# the end of all satellite tv?



## Bob Coxner (Dec 28, 2005)

There's a scary scenario that would basically end all satellite tv, gps, spy sats, etc. It's a cascade effect, or domino effect, of increasing space debris ending our ability ot launch *anything* into space and destroying everything that's currently there.

The NY Times had an excellent story about it recently. xxx.groupsrv.com/science/about198594.html (replace the xxx with www)


----------



## harsh (Jun 15, 2003)

Bob Coxner said:


> The NY Times had an excellent story about it recently. xxx.groupsrv.com/science/about198594.html (replace the xxx with www)


Meteors and other projectiles have always been a concern. Space is relatively large and the newest satellites are about as big as a bus.

There isn't much "space junk" up in the Clarke Belt and what is there is "stationary" by definition.

Yes, it is a doubtless a thought provoking story, but it is less important than they make it seem.


----------



## Kentstater (Jun 18, 2004)

The NY times also has run articles about Global Freezing, and warming.


----------



## islesfan (Oct 18, 2006)

Kentstater said:


> The NY times also has run articles about Global Freezing, and warming.


But they're experts on junk!


----------



## La Push Commercial Codman (Jan 5, 2007)

islesfan said:


> But they're experts on junk!


 Praise The Lord, This shouldn't happen, but whose all up there is satellite cell phone service, satellite radio, satellite tv, and GPS. I use the GPS for traffic and Highway, with built in Traffic pulse voice activated. If God intended for a metoer shower, Then he attended. You have to hope satellite providers have insurance for there satellites.. I hope New York report is not truthful.

Sincerely TOM.


----------



## lwilli201 (Dec 22, 2006)

islesfan said:


> But they're experts on junk!


Your a a very perseptive person.


----------



## Steve Mehs (Mar 21, 2002)

> I hope New York report is not truthful.


Ofcourse it's not. What else would you expect from the NY Slimes?


----------



## mapod (Feb 9, 2007)

Bob Coxner said:


> There's a scary scenario that would basically end all satellite tv, gps, spy sats, etc. It's a cascade effect, or domino effect, of increasing space debris ending our ability ot launch *anything* into space and destroying everything that's currently there.
> 
> The NY Times had an excellent story about it recently. xxx.groupsrv.com/science/about198594.html (replace the xxx with www)
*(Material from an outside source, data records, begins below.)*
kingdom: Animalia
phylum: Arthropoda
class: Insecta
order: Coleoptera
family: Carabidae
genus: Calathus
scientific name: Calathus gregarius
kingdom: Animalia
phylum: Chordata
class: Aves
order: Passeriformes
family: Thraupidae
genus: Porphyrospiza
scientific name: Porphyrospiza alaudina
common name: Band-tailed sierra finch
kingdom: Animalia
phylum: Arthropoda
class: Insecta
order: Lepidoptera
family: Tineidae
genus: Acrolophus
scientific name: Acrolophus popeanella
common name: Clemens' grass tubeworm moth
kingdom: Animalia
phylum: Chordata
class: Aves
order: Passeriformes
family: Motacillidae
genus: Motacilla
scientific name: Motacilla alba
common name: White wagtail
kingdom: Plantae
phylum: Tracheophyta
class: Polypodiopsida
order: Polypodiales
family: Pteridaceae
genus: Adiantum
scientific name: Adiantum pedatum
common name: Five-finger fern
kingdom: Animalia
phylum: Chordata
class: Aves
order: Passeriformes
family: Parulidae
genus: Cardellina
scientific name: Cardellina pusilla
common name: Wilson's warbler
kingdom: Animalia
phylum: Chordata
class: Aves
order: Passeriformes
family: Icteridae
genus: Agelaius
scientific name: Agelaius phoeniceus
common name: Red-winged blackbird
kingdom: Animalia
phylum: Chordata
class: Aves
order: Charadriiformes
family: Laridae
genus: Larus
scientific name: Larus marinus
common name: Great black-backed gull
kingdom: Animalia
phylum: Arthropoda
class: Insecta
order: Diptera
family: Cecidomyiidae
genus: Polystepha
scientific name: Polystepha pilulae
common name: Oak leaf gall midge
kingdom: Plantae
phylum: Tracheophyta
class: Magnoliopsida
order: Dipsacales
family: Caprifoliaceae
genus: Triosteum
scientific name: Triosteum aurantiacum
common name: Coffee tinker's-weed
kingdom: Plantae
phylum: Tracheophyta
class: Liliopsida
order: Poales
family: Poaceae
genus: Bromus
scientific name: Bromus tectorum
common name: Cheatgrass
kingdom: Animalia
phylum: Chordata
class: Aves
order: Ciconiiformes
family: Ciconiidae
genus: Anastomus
No TV???? Thats crazy talk!!! Be away with you evil no TV speaking person! 
  reach:


----------



## Nick (Apr 23, 2002)

harsh said:


> Space is relatively large...


:sure: I suppose one could say that...I've always thought so myself.


----------



## lwilli201 (Dec 22, 2006)

Sounds like something Waste Management should look in to. It may come to the point that a cleanup of near space will be required but not in the near future. I think allot of the space junk eventually falls to earth and burns up in the atmosphere (I hope :lol: ). Sats that have been abandoned have fallen. Didn't a big Russian sat with a nuclear power supply fall awhile back?

It is necessary for geosynchronous sats to be monitored and tweaked to keep them in the proper position.


----------



## BaldEagle (Jun 19, 2006)

NY Times? They're still in business?


----------



## lwilli201 (Dec 22, 2006)

BaldEagle said:


> NY Times? They're still in business?


!rolling


----------